VEGITEL LTD - Analysis Report

Company Number: 13340101

Analysis Date: 2025-07-29 20:07 UTC

  1. Credit Opinion: DECLINE
    VEGITEL LTD demonstrates persistent and increasing net liabilities over the last three financial years, with net assets deteriorating from -£2,058 in 2021 to -£10,202 in 2024. The company’s micro-entity status and minimal share capital (£1) further limit its financial buffer. Current liabilities consistently exceed current assets by a significant margin, indicating poor short-term liquidity. The lack of positive working capital and ongoing losses raise concerns about the company’s ability to service any additional credit facilities or meet its debt obligations without external support. The business appears to be struggling financially with no indication of turnaround or profitability.

  2. Financial Strength:
    The balance sheet reveals a weak financial position with net liabilities increasing year on year. Negative shareholders’ funds and net current liabilities reflect a strained capital structure. The company’s fixed asset base is negligible or unreported, and it relies solely on current assets that are insufficient to cover short-term liabilities. The absence of equity injection or retained earnings suggests limited financial resilience. Overall, the financial strength is poor and does not support extending credit without significant improvement or guarantees.

  3. Cash Flow Assessment:
    Current assets are very low (£3,919 at 2024 year-end), while current liabilities remain high (£13,401), resulting in a net current liability position of -£9,482. This indicates weak liquidity and potential cash flow difficulties in meeting short-term obligations.
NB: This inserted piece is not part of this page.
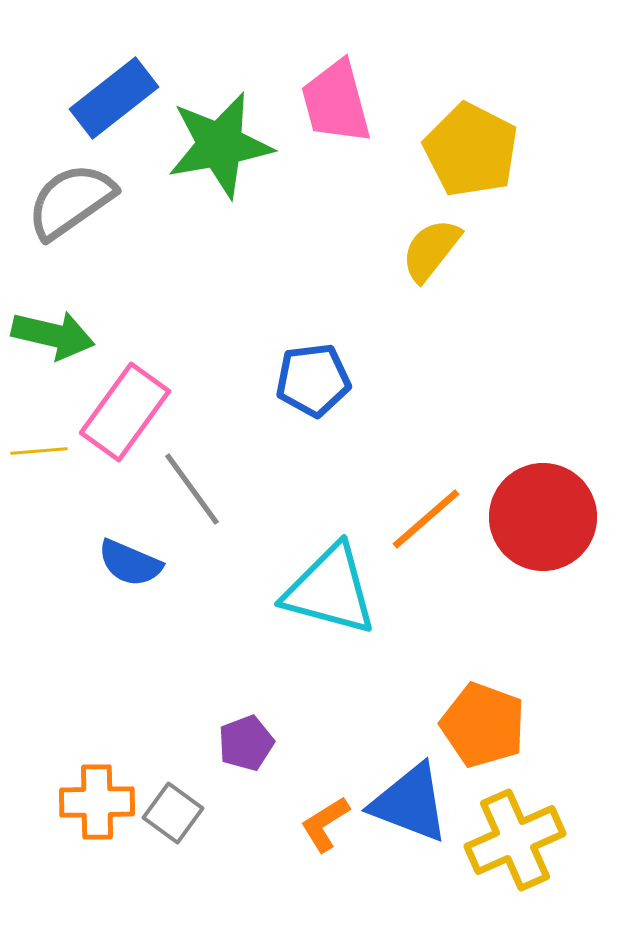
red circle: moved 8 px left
The static or declining current assets over recent years and stable but high creditor balances suggest that working capital management is ineffective. The company may be reliant on director loans or external funding to cover operating expenses.

  4. Monitoring Points:

  • Track improvement in net current assets and overall net asset position in subsequent filings.
  • Monitor cash flow statements (if available) for operational cash generation or reliance on financing.
  • Review director conduct and involvement given sole ownership and control by Mr. Malik.
  • Watch for any capital injections or restructuring efforts that improve solvency.
  • Evaluate any changes in trading conditions or market environment affecting wholesale fruit and vegetable sector.